A new Boston hedge fund is betting that the rise of Uber and Lyft will mean disaster for an obscure lending company that provides loans to taxi medallion owners.
HVM Capital has shorted the stock of publicly traded Medallion Financial — which uses the ticker symbol TAXI — betting that taxi medallions will lose value and owners will stop making payments on their loans. A shorted stock is one in which a speculator borrows, then sells stocks — hoping to repurchase them if the price drops and return them to their owners, pocketing the profit.

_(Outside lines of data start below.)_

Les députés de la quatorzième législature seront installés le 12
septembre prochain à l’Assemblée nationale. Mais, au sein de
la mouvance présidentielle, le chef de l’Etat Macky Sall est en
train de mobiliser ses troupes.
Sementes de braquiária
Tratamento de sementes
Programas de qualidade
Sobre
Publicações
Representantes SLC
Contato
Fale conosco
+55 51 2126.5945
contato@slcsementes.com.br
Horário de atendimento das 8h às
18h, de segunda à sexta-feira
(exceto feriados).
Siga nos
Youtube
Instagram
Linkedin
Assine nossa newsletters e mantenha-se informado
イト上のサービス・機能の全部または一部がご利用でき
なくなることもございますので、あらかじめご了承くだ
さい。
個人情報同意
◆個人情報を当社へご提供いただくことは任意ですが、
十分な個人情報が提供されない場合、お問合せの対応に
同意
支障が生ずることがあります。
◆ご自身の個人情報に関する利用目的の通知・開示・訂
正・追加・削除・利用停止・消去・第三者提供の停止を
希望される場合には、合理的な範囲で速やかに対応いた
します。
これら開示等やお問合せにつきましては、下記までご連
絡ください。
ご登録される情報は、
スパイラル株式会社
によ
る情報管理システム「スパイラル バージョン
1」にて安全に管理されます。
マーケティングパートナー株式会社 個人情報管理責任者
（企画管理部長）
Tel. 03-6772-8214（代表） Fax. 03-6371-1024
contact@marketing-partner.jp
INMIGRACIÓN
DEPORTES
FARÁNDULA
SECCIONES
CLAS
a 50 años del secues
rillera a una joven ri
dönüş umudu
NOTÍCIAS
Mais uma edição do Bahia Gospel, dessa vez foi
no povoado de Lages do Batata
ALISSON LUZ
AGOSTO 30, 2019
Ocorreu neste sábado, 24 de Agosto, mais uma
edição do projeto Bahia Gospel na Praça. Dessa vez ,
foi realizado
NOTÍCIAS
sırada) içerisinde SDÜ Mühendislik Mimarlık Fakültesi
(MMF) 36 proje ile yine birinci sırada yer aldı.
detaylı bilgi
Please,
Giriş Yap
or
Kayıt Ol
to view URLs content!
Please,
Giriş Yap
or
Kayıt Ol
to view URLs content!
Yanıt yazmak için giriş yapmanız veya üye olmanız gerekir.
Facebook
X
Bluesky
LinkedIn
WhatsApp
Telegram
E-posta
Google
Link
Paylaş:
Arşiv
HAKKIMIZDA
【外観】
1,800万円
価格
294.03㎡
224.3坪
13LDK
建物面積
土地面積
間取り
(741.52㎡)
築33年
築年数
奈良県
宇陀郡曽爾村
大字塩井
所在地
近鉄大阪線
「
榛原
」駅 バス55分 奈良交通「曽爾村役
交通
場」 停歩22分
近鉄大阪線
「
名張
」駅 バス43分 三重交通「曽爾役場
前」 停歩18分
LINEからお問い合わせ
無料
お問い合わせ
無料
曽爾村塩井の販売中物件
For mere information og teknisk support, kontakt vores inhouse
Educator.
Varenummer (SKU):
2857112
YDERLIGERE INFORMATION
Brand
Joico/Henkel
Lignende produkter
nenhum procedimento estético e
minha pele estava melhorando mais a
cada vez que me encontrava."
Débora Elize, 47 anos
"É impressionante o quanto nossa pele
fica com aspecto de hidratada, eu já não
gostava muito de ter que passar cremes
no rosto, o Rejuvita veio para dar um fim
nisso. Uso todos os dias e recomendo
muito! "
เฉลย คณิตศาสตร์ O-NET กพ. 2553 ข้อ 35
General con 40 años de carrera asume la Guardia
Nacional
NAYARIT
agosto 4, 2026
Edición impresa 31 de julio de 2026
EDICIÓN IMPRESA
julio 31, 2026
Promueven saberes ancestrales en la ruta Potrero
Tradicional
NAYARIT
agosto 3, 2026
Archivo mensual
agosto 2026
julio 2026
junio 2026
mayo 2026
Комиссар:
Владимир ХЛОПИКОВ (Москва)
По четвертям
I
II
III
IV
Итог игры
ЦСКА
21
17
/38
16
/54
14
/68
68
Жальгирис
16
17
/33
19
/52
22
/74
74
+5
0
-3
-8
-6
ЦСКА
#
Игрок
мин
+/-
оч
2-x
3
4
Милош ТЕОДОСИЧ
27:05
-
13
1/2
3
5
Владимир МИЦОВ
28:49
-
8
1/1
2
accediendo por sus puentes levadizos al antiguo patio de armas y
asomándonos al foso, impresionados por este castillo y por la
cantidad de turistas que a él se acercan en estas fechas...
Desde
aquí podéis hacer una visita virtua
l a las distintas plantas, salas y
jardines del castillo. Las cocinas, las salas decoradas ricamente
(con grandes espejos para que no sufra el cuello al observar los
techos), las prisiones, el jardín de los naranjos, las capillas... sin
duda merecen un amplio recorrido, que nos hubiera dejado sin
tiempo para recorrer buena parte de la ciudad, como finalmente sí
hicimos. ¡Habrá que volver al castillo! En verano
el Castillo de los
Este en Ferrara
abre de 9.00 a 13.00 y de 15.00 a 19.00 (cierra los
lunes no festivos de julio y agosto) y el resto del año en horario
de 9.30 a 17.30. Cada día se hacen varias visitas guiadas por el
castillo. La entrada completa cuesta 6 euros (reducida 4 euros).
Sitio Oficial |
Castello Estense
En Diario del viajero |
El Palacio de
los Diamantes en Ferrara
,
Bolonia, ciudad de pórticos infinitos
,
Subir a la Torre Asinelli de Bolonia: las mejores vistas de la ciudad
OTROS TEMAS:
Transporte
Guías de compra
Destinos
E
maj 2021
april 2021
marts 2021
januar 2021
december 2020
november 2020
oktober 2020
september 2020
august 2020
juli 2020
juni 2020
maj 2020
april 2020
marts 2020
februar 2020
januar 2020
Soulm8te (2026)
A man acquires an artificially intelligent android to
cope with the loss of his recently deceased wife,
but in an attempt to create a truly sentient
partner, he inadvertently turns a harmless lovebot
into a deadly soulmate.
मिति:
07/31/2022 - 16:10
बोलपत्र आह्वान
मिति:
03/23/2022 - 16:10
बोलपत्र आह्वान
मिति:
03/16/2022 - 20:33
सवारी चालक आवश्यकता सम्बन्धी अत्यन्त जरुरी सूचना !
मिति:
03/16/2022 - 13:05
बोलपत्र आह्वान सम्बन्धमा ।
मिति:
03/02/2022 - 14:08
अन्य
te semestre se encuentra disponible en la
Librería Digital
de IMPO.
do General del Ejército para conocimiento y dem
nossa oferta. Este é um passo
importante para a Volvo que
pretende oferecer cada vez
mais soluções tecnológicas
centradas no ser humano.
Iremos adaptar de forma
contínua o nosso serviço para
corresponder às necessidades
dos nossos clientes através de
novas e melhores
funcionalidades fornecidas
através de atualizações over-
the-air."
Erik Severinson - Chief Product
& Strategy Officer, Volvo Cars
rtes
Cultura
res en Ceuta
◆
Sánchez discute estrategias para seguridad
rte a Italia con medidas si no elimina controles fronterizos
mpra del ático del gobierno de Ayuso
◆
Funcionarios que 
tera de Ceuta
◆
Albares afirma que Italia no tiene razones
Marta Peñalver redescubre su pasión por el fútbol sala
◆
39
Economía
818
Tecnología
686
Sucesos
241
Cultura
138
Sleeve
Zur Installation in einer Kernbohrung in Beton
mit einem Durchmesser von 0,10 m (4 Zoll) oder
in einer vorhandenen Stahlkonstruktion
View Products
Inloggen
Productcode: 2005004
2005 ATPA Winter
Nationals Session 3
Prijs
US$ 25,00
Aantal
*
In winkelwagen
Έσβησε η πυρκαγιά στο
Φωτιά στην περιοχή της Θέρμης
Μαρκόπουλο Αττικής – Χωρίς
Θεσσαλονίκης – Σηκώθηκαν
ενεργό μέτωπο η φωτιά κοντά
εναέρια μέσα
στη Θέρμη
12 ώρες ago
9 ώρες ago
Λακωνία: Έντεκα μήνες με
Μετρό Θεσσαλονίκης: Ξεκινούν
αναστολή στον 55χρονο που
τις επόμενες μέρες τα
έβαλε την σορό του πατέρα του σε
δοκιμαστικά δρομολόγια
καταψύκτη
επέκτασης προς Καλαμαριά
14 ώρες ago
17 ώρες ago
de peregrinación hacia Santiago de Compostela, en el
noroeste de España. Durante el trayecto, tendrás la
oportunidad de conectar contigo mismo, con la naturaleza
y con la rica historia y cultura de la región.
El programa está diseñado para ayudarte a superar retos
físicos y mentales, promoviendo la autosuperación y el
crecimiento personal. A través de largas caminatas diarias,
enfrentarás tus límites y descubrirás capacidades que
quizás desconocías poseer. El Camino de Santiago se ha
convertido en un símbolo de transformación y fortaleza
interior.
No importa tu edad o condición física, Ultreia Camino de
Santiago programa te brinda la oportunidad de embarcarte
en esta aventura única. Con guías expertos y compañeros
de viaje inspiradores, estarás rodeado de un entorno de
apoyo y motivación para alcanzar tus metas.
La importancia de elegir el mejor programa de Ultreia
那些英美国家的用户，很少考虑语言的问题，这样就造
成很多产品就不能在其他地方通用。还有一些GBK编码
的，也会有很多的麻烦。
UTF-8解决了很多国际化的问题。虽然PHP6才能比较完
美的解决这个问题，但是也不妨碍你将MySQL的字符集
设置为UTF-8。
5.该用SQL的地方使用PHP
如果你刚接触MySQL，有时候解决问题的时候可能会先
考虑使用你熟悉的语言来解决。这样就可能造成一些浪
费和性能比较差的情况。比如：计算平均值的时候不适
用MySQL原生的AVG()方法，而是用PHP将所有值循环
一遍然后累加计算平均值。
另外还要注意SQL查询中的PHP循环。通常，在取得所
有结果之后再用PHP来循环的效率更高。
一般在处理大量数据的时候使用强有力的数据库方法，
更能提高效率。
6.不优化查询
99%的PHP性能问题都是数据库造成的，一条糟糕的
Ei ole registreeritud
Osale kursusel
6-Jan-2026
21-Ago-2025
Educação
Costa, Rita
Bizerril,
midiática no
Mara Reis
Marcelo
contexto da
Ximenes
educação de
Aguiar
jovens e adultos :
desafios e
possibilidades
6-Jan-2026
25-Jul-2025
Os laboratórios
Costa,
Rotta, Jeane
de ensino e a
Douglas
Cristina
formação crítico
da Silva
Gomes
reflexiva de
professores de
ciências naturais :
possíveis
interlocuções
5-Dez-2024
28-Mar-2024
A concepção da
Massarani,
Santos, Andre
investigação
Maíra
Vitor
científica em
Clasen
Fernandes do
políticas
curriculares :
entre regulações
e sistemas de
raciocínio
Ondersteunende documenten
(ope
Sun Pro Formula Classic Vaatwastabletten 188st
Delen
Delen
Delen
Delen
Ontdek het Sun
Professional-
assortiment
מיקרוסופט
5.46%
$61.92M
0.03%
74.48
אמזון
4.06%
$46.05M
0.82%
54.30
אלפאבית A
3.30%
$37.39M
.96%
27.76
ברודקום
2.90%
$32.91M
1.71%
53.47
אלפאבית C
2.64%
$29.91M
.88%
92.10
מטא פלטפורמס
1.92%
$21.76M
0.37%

"If you have a $700,000 medallion that's worth 400K, why would you keep making payments?" asked Gordon Gossage, an analyst with HVM Capital and an Uber and Lyft driver who has driven more than 2,400 passengers. "(Medallion Financial) has these loans on the books as assets and they will become worthless, long before medallions become worthless."
As an annual average, Boston medallions continued to climb in value in 2014, with the 41 sales averaging roughly $672,000 each, according to Boston taxi industry newspaper The Carriage News. However, only five medallions were sold in the last six months of 2014, for an average of $599,000. A number of medallions sold for $700,000 last year, but none after April.
"The license itself becomes superfluous. Why would any rational player be willing to pay a premium for a license, medallion, that doesn't confer the right to do anything more than any ride-sharing vehicle?" said James Hickman, the chief investment officer of HVM. "If medallion values on the secondary market go to near zero, borrowers will default and lenders against those assets will have to write down the loans."
Medallion Financial did not respond to multiple requests for comment, but the company said in its most recent quarterly earnings report filed with the SEC that Uber and Lyft pose a threat to its business.
"In the event Street Hail Livery licenses and increased competition from ride-sharing and car-service apps materially reduce the market for taxicab services, income from operating medallions and the value of medallions serving as collateral for our loans could decrease by a material amount. This could increase our loan-to-value ratios, loan delinquencies, or loan defaults," the company said in the filing.
Medallion Financial's stock has dropped significantly in the last year, dropping by roughly 30 percent over 2014. HVM is also not the only firm counting on a further decline.
As of mid-December, more than 1.7 million shares of Medallion Financial were sold short, three times as many as the year before.
Uber won a key regulatory battle in Massachusetts last week, when the state Department of Transportation filed regulations that require background checks and insurance for Uber and Lyft drivers, both requirements the companies say they already have in place.
Hickman said that will push the prices of medallions down even more.
"This decision is another nail in the coffins of the old industry structure and the secondary market value of the medallions," he said.
The regulations will not take effect until the Department of Public Utilities, which will regulate Uber and Lyft, files legislation and undergoes its own regulatory process.